QUÉ SE PIDE:
Localiza en el material todas las líneas que contienen la palabra "height" y cópialas enteras, respetando mayúsculas y minúsculas.

___

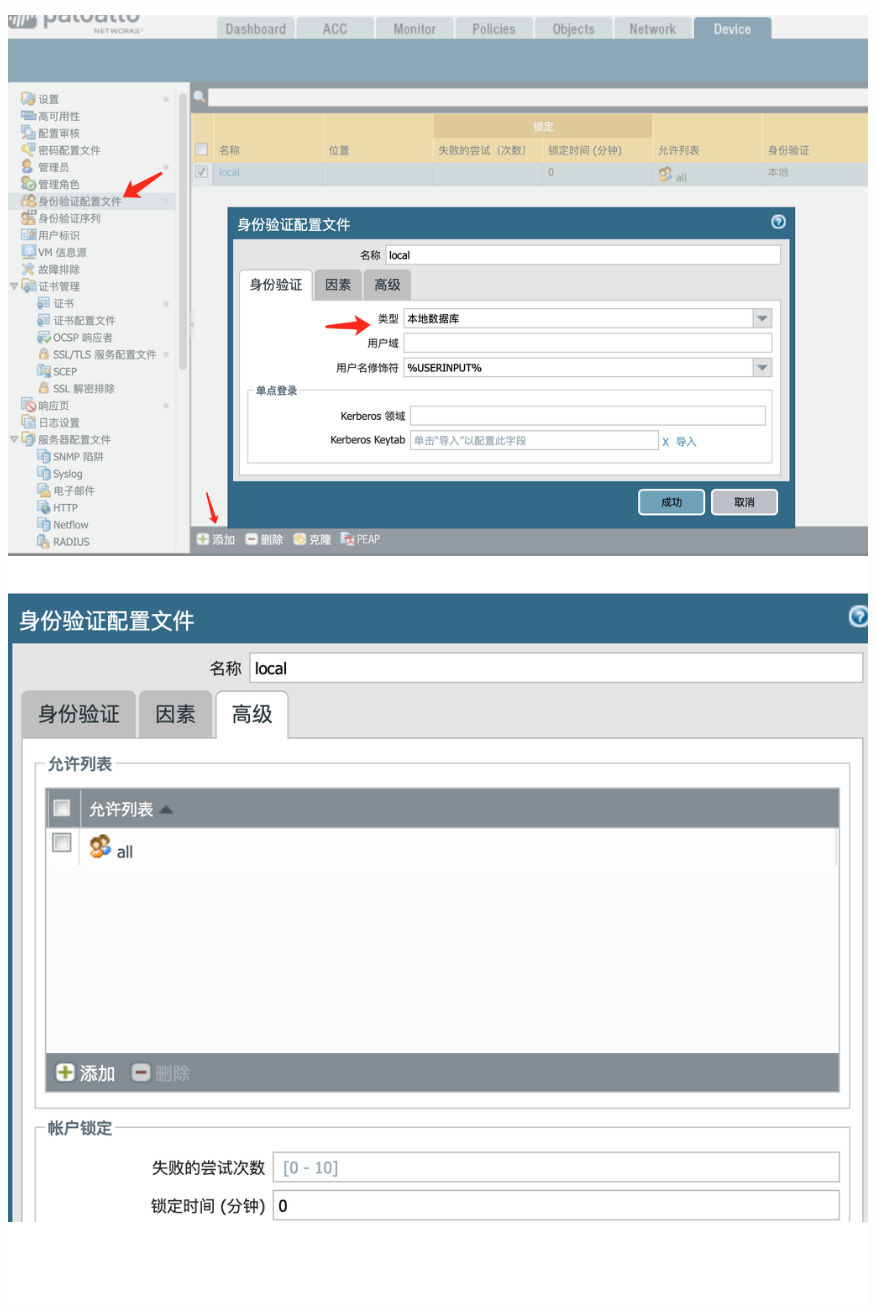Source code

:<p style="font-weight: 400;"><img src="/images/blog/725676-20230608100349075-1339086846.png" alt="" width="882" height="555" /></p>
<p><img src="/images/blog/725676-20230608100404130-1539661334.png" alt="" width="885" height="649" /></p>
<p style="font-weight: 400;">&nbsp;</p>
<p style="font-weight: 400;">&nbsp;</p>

___

RESPUESTA DEL EJERCICIO:
:<p style="font-weight: 400;"><img src="/images/blog/725676-20230608100349075-1339086846.png" alt="" width="882" height="555" /></p>
<p><img src="/images/blog/725676-20230608100404130-1539661334.png" alt="" width="885" height="649" /></p>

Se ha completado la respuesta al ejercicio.